*** GIVEN ENTRIES Section Begins ***

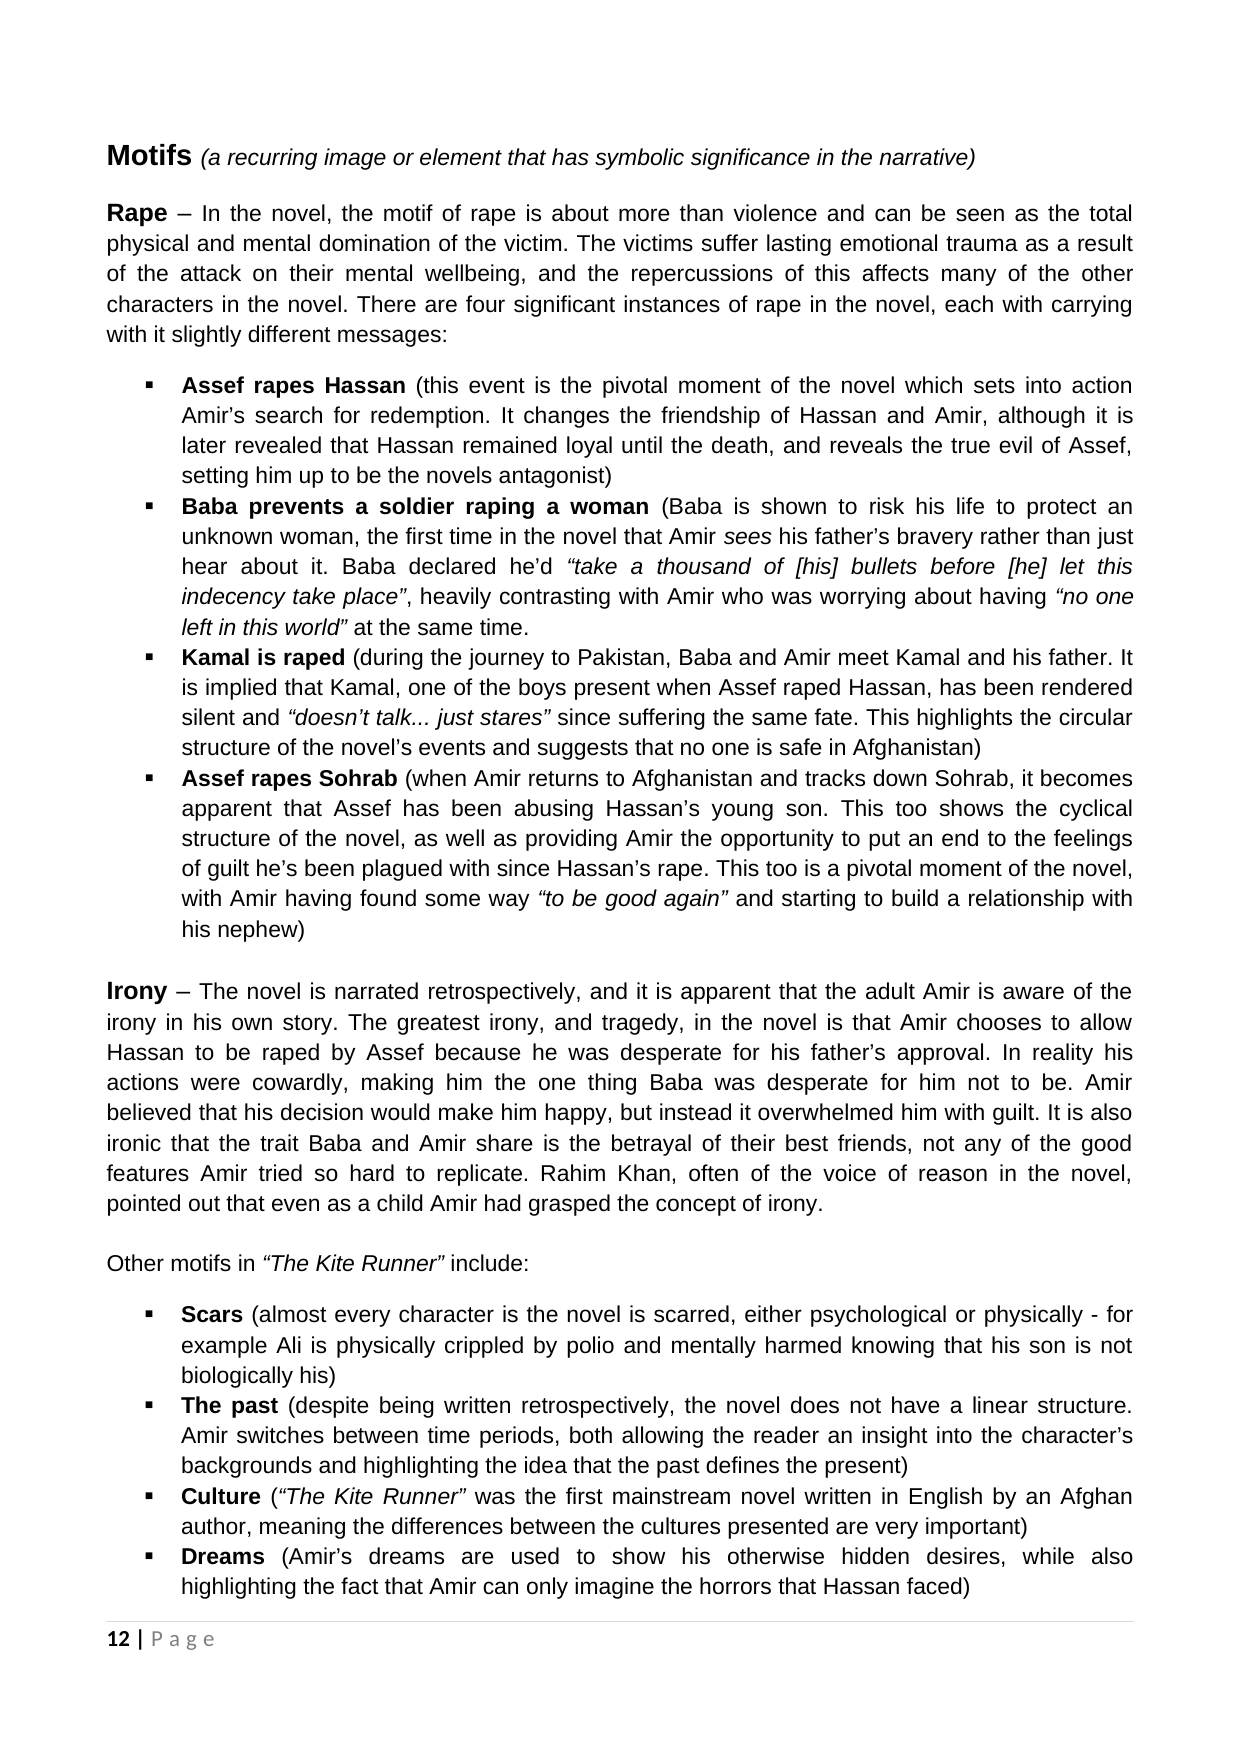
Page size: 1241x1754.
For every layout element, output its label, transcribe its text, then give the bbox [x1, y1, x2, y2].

list The past (despite being written retrospectively, the novel does not have a linear structure. Amir switches between time periods, both allowing the reader an insight into the character’s backgrounds and highlighting the idea that the past defines the present) [143, 1392, 1134, 1479]
list Kamal is raped (during the journey to Pakistan, Baba and Amir meet Kamal and his father. It is implied that Kamal, one of the boys present when Assef raped Hassan, has been rendered silent and “doesn’t talk... just stares” since suffering the same fate. This highlights the circular structure of the novel’s events and suggests that no one is safe in Afghanistan) [144, 644, 1134, 761]
list Irony – The novel is narrated retrospectively, and it is apparent that the adult Amir is aware of the irony in his own story. The greatest irony, and tragedy, in the novel is that Amir chooses to allow Hassan to be raped by Assef because he was desperate for his father’s approval. In reality his actions were cowardly, making him the one thing Baba was desperate for him not to be. Amir believed that his decision would make him happy, but instead it overwhelmed him with guilt. It is also ironic that the trait Baba and Amir share is the betrayal of their best friends, not any of the good features Amir tried so hard to replicate. Rahim Khan, often of the voice of reason in the novel, pointed out that even as a child Amir had grasped the concept of irony. [106, 976, 1134, 1216]
list Dreams (Amir’s dreams are used to show his otherwise hidden desires, while also highlighting the fact that Amir can only imagine the horrors that Hassan faced) [143, 1543, 1134, 1599]
list Scars (almost every character is the novel is scarred, either psychological or physically - for example Ali is physically crippled by polio and mentally harmed knowing that his son is not biologically his) [143, 1301, 1134, 1388]
list Baba prevents a soldier raping a woman (Baba is shown to risk his life to protect an unknown woman, the first time in the novel that Amir sees his father’s bravery rather than just hear about it. Baba declared he’d “take a thousand of [his] bullets before [he] let this indecency take place”, heavily contrasting with Amir who was worrying about having “no one left in this world” at the same time. [144, 493, 1134, 640]
list Assef rapes Hassan (this event is the pivotal moment of the novel which sets into action Amir’s search for redemption. It changes the friendship of Hassan and Amir, although it is later revealed that Hassan remained loyal until the death, and reveals the true evil of Assef, setting him up to be the novels antagonist) [144, 372, 1134, 489]
text Motifs (a recurring image or element that has symbolic significance in the narrative) [106, 138, 1134, 172]
list Other motifs in “The Kite Runner” include: [106, 1250, 1134, 1277]
text Rape – In the novel, the motif of rape is about more than violence and can be seen as the total physical and mental domination of the victim. The victims suffer lasting emotional trauma as a result of the attack on their mental wellbeing, and the repercussions of this affects many of the other characters in the novel. There are four significant instances of rape in the novel, each with carrying with it slightly different messages: [106, 198, 1134, 347]
list Culture (“The Kite Runner” was the first mainstream novel written in English by an Afghan author, meaning the differences between the cultures presented are very important) [143, 1483, 1134, 1539]
list Assef rapes Sohrab (when Amir returns to Afghanistan and tracks down Sohrab, it becomes apparent that Assef has been abusing Hassan’s young son. This too shows the cyclical structure of the novel, as well as providing Amir the opportunity to put an end to the feelings of guilt he’s been plagued with since Hassan’s rape. This too is a pivotal moment of the novel, with Amir having found some way “to be good again” and starting to build a relationship with his nephew) [144, 764, 1134, 942]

*** GIVEN ENTRIES Section Ends ***

ACTION ITEM:
Will you restate every entry word for word and omit the images?

PROBLEM SOLUTION:
Page size: 1241x1754.
For every layout element, output its label, transcribe its text, then give the bbox [x1, y1, x2, y2].

list The past (despite being written retrospectively, the novel does not have a linear structure. Amir switches between time periods, both allowing the reader an insight into the character’s backgrounds and highlighting the idea that the past defines the present) [143, 1392, 1134, 1479]
list Kamal is raped (during the journey to Pakistan, Baba and Amir meet Kamal and his father. It is implied that Kamal, one of the boys present when Assef raped Hassan, has been rendered silent and “doesn’t talk... just stares” since suffering the same fate. This highlights the circular structure of the novel’s events and suggests that no one is safe in Afghanistan) [144, 644, 1134, 761]
list Irony – The novel is narrated retrospectively, and it is apparent that the adult Amir is aware of the irony in his own story. The greatest irony, and tragedy, in the novel is that Amir chooses to allow Hassan to be raped by Assef because he was desperate for his father’s approval. In reality his actions were cowardly, making him the one thing Baba was desperate for him not to be. Amir believed that his decision would make him happy, but instead it overwhelmed him with guilt. It is also ironic that the trait Baba and Amir share is the betrayal of their best friends, not any of the good features Amir tried so hard to replicate. Rahim Khan, often of the voice of reason in the novel, pointed out that even as a child Amir had grasped the concept of irony. [106, 976, 1134, 1216]
list Dreams (Amir’s dreams are used to show his otherwise hidden desires, while also highlighting the fact that Amir can only imagine the horrors that Hassan faced) [143, 1543, 1134, 1599]
list Scars (almost every character is the novel is scarred, either psychological or physically - for example Ali is physically crippled by polio and mentally harmed knowing that his son is not biologically his) [143, 1301, 1134, 1388]
list Baba prevents a soldier raping a woman (Baba is shown to risk his life to protect an unknown woman, the first time in the novel that Amir sees his father’s bravery rather than just hear about it. Baba declared he’d “take a thousand of [his] bullets before [he] let this indecency take place”, heavily contrasting with Amir who was worrying about having “no one left in this world” at the same time. [144, 493, 1134, 640]
list Assef rapes Hassan (this event is the pivotal moment of the novel which sets into action Amir’s search for redemption. It changes the friendship of Hassan and Amir, although it is later revealed that Hassan remained loyal until the death, and reveals the true evil of Assef, setting him up to be the novels antagonist) [144, 372, 1134, 489]
text Motifs (a recurring image or element that has symbolic significance in the narrative) [106, 138, 1134, 172]
list Other motifs in “The Kite Runner” include: [106, 1250, 1134, 1277]
text Rape – In the novel, the motif of rape is about more than violence and can be seen as the total physical and mental domination of the victim. The victims suffer lasting emotional trauma as a result of the attack on their mental wellbeing, and the repercussions of this affects many of the other characters in the novel. There are four significant instances of rape in the novel, each with carrying with it slightly different messages: [106, 198, 1134, 347]
list Culture (“The Kite Runner” was the first mainstream novel written in English by an Afghan author, meaning the differences between the cultures presented are very important) [143, 1483, 1134, 1539]
list Assef rapes Sohrab (when Amir returns to Afghanistan and tracks down Sohrab, it becomes apparent that Assef has been abusing Hassan’s young son. This too shows the cyclical structure of the novel, as well as providing Amir the opportunity to put an end to the feelings of guilt he’s been plagued with since Hassan’s rape. This too is a pivotal moment of the novel, with Amir having found some way “to be good again” and starting to build a relationship with his nephew) [144, 764, 1134, 942]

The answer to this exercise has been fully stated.